Begin Provided text

MongoDB Aggregation Pipeline Tutorial with Real-World Examples

by Didin J. on Jun 15, 2025 MongoDB Aggregation Pipeline Tutorial with Real-World Examples

Learn MongoDB Aggregation Pipeline with real-world examples. Master $match, $group, $lookup, $unwind, and more to build powerful data analytics reports.

MongoDB is one of the most popular NoSQL databases for modern applications due to its flexible schema and powerful querying capabilities. Among its most powerful features is the Aggregation Pipeline, which allows developers to process data records and return computed results, making it ideal for building reports, analytics dashboards, and real-time data transformations.

In this tutorial, we’ll walk you through the fundamentals of the MongoDB aggregation pipeline and demonstrate its application to real-world use cases using practical examples. Whether you're working with product sales, user data, or nested arrays, you’ll learn how to transform and analyze your data more effectively.


What is the MongoDB Aggregation Pipeline?

End Provided text

* Direction A:
Can you update the listing from its first line through the line containing "Transcribe the sheet", replacing "Write" with "Give" and leaving everything else unchanged?

Begin Records provided

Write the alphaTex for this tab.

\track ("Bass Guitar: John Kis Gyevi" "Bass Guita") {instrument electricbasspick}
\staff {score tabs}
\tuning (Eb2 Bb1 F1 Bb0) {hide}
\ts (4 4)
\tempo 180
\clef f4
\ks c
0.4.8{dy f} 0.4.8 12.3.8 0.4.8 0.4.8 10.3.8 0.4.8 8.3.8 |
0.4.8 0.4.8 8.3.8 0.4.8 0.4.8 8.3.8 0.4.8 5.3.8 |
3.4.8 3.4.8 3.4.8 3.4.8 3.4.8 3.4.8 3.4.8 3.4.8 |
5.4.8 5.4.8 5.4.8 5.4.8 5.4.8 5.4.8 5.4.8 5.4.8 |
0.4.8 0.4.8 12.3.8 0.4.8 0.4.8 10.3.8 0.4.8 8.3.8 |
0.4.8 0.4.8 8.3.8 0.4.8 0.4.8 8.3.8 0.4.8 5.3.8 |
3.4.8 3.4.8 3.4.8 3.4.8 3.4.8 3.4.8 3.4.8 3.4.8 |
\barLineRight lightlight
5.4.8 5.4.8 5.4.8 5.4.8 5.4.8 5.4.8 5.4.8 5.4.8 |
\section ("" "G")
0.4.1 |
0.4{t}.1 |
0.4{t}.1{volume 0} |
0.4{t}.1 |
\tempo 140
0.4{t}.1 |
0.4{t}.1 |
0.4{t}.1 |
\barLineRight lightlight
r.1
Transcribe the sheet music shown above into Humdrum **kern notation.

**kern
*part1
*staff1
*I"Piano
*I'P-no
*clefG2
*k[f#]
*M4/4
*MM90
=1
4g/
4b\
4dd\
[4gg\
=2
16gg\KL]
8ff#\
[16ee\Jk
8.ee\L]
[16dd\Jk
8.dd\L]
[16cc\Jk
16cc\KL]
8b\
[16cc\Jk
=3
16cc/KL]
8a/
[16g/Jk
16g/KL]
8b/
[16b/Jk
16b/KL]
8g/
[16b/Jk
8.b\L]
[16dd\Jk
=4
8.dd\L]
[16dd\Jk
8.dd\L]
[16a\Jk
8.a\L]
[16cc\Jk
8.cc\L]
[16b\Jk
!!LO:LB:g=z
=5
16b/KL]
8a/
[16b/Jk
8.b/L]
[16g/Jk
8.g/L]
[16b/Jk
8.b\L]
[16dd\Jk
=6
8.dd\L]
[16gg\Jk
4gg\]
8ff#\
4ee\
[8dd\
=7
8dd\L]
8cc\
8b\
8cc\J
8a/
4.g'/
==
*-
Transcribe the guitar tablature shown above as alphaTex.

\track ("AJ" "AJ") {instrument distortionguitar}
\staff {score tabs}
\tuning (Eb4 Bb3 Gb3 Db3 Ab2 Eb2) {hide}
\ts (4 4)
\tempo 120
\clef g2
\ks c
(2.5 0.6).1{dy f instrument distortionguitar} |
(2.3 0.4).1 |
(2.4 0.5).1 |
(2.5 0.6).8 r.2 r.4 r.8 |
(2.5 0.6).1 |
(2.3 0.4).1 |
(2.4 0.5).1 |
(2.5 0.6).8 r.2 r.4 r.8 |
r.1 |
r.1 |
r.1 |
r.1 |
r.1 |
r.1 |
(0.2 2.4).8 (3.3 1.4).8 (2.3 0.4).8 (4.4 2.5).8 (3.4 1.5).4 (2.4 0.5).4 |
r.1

End Records provided

* Direction B:
In the MongoDB aggregation tutorial, why is MongoDB one of the most popular NoSQL databases for modern applications?

* Task response A:
Give the alphaTex for this tab.

\track ("Bass Guitar: John Kis Gyevi" "Bass Guita") {instrument electricbasspick}
\staff {score tabs}
\tuning (Eb2 Bb1 F1 Bb0) {hide}
\ts (4 4)
\tempo 180
\clef f4
\ks c
0.4.8{dy f} 0.4.8 12.3.8 0.4.8 0.4.8 10.3.8 0.4.8 8.3.8 |
0.4.8 0.4.8 8.3.8 0.4.8 0.4.8 8.3.8 0.4.8 5.3.8 |
3.4.8 3.4.8 3.4.8 3.4.8 3.4.8 3.4.8 3.4.8 3.4.8 |
5.4.8 5.4.8 5.4.8 5.4.8 5.4.8 5.4.8 5.4.8 5.4.8 |
0.4.8 0.4.8 12.3.8 0.4.8 0.4.8 10.3.8 0.4.8 8.3.8 |
0.4.8 0.4.8 8.3.8 0.4.8 0.4.8 8.3.8 0.4.8 5.3.8 |
3.4.8 3.4.8 3.4.8 3.4.8 3.4.8 3.4.8 3.4.8 3.4.8 |
\barLineRight lightlight
5.4.8 5.4.8 5.4.8 5.4.8 5.4.8 5.4.8 5.4.8 5.4.8 |
\section ("" "G")
0.4.1 |
0.4{t}.1 |
0.4{t}.1{volume 0} |
0.4{t}.1 |
\tempo 140
0.4{t}.1 |
0.4{t}.1 |
0.4{t}.1 |
\barLineRight lightlight
r.1
Transcribe the sheet music shown above into Humdrum **kern notation.

* Task response B:
The tutorial says MongoDB is so popular because of its flexible schema and powerful querying capabilities.